MANAJEMEN RISIKO
SISTEM INFORMASI MANAJEMEN PERPUSTAKAAN
Naskah partisipasi untuk majalah Visi Pustaka
Pendahuluan
Masih
ingat dengan tragedi tugu tani beberapa waktu yang lalu? Kenapa peristiwa naas
tersebut dapat terjadi? Adakah faktor alam dan faktor human error yang menyebabkannya? Lalu apa pula kaitannya dengan
ilmu perpustakaan pada umumnya? Antara kecelakaan dan ilmu perpustakaan,
mungkinkah ada korelasi antara layanan kepada pemustaka dengan kecelakaan di
tugu tani yang disebabkan ulah afriyani yang mengemudikan kendaraan dibawah
pengaruh obat-obat terlarang?
Menjadi
hal yang jamak apabila pertanyaan tersebut terlintas dibenak kita, karena
sejatinya antara kecelakaan ditugu tani dan ilmu perpustakaan memang tidak ada
korelasi hubungan ilmu satu sama lain, yang menjadi persoalan adalah korelasi
kecelakaan tersebut dengan konsep manajemen risiko yang berkaitan dengan sistem
informasi manajemen perpustakaan dan teknologi informasi pada umumnya. Bahwa
kecelakaan merupakan risiko dari tindakan mengemudikan kendaraan dibawah
pengaruh obat-obat terlarang yang mengakibatkan timbulnya korban jiwa pejalan
kaki yang tidak berdosa. Sedangkan risiko untuk perpustakaan dengan tulang
punggung sistem informasi manajemen perpustakaan adalah terhentinya layanan
informasi perpustakaan kepada pemustaka, bahkan yang lebih fatal adalah
terhentinya sistem kerumahtanggan perpustakaan mulai dari kegiatan akuisisi,
pengolahan, pelayanan dan penelusuran informasi. Jika sudah demikian berapakah
jumlah pemustaka yang dikecewakan oleh layanan perpustakaan karena terhentinya
sistem layanan informasi yang berbasis pada sistem informasi manajemen
perpustakaan?
Menjadi
penting penerapan konsep manajemen risiko dalam sistem informasi manajemen
perpustakaan untuk mengantisipasi berbagai macam sumber ancaman risiko yang
menghambat pelayanan informasi di perpustakaan. Dalam konsep layanan
perpustakaan misalnya apabila terjadi pemutusan arus listrik mendadak pada saat
layanan perpustakaan, maka dapat dipastikan layanan kepada pemustaka akan
terhenti. Risikonya adalah berupa sumber ancaman (threat) berupa terputusnya
aliran listrik, sedangkan akibatnya (consequences) adalah berhentinya layanan
informasi perpustakaan kepada pemustaka. Namun demikian perpustakaan dengan basis
teknologi informasi tentunya paham akan risiko tersebut. Dalam contoh sederhana
seringkali perpustakaan telah melaksanakan kegiatan pengelolaan resiko tanpa
disadari yakni, melakukan backup data
yang ada dikomputer, serta menyimpan setiap dokumen pada aplikasi pengolahan
dokumen. Singkat kata apapun yang dilakukan untuk menghindari atau meminimalkan
efek kerugian, kerusakan pada pekerjaan ataupun harta benda, dapat secara
sederhana dikategorikan sebagai usaha untuk mengelola risiko.

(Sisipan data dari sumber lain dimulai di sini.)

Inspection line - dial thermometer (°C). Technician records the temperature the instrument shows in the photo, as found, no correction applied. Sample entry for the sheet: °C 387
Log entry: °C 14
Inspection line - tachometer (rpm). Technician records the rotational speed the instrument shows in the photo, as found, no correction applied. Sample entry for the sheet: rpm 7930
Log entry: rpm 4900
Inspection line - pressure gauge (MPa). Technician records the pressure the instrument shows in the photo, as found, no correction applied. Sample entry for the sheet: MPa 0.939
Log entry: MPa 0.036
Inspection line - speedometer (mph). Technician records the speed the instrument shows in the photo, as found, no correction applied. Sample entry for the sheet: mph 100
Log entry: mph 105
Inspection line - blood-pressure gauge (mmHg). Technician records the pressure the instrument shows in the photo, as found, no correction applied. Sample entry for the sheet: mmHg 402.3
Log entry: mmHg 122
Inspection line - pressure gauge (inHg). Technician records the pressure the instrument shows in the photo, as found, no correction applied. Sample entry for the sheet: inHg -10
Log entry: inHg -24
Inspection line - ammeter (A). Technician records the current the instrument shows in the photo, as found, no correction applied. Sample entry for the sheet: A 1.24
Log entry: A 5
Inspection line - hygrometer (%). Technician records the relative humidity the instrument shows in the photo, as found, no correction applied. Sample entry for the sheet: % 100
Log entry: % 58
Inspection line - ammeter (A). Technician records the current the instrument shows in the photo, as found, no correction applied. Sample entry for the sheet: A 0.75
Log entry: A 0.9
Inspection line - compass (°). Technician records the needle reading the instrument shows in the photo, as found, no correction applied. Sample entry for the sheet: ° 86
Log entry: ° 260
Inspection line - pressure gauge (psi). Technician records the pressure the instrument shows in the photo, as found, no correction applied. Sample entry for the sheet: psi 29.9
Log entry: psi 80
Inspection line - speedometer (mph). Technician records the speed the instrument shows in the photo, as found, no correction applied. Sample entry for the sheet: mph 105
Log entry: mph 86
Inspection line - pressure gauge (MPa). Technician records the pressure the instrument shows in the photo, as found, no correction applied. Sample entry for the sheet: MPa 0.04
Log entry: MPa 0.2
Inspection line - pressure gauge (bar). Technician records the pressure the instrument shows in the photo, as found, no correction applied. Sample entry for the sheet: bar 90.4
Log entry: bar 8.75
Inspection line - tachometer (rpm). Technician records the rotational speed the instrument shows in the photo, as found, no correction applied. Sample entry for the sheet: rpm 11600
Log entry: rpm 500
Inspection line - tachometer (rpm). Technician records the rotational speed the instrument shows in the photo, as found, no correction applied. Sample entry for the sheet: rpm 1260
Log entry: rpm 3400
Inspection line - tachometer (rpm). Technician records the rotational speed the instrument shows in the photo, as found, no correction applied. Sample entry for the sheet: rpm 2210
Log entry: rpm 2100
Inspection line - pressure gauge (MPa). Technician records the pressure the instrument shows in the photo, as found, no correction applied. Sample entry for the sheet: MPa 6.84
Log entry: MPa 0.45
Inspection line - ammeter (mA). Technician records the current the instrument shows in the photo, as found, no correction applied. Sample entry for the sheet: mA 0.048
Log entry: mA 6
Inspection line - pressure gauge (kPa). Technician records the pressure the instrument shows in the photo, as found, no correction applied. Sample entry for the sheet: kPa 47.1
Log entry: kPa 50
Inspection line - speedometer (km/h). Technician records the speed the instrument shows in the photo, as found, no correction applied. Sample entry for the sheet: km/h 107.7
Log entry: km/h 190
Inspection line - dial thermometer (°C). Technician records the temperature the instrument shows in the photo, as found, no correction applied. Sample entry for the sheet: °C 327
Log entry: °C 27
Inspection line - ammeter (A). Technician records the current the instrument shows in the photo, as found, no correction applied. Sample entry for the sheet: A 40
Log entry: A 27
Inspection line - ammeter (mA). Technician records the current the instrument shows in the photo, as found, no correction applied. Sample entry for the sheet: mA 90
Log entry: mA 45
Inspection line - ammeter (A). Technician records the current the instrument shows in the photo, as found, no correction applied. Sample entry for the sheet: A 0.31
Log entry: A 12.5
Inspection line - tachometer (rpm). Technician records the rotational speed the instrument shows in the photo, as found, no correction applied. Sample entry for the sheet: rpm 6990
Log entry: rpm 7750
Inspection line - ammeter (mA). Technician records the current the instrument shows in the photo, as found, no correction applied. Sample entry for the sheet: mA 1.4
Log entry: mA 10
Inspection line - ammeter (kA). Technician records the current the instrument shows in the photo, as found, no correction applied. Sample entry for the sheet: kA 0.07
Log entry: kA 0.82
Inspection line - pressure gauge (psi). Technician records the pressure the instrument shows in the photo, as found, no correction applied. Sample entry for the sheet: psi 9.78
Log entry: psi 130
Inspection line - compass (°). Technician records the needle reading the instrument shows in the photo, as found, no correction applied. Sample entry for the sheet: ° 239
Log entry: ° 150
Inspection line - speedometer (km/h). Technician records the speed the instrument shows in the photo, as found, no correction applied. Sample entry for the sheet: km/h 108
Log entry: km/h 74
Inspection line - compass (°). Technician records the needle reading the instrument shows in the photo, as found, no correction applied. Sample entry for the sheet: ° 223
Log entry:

Mungkinkah perpustakaan membuat
keputusan menghindari risiko? Alasanya karena perpustakaan sebagai organisasi telah
berjalan dengan aman dan nyaman, maka perpustakaan takut menanggung risiko. Tentunya
memerlukan jawaban yang tidak sederhana. Namum demikian pada hakikatnya semua aspek
kehidupan mengandung risiko. Kemanapun kita menghindari risiko atau lari dari
risiko, maka disitupun akan menemukan risiko yang lainnya. Risiko merupakan
bagian tak terpisahkan dari kehidupan, bahkan sebagian orang mengatakan tidak
ada hidup tanpa risiko, sebagaimana tidak ada hidup tanpa maut. Jadi setiap
hari kita mengadapi risiko, baik sebagai perorangan, maupun sebagai organisasi.
Orang berusaha melindungi diri terhadap risiko, demikian pula organisasi
melindungi kegiatannya dari risiko. Utamanya bagi perpustakaan sebagai sebuah
organisasi publik yang berbasis layanan informasi kepada masyarakat. Yang perlu
diperhatikan adalah menerapkan konsep ilmu manajemen untuk mengelola risiko
agar dapat meminimalisasi kerugian-kerugian dalam melaksanakan kegiatan
informasi perpustakaan yang berlandaskan sistem informasi manajemen
perpustakaan dan teknlogi informasi pada umumnya.
Definisi risiko
Definisi
risiko menurut Pinontoan (2010: 100) adalah akibat negatif dari sebuah kejadian
atau suatu keputusan yang diambil dalam kehidupan sehari-hari. Seperti disampaikan
sebelumnya bahwa aspek kehidupan manusia sejatinya menimbulkan risiko bagi
siapapun, tergantung bagaimana resiko tersebut diminimalisasi akibatnya.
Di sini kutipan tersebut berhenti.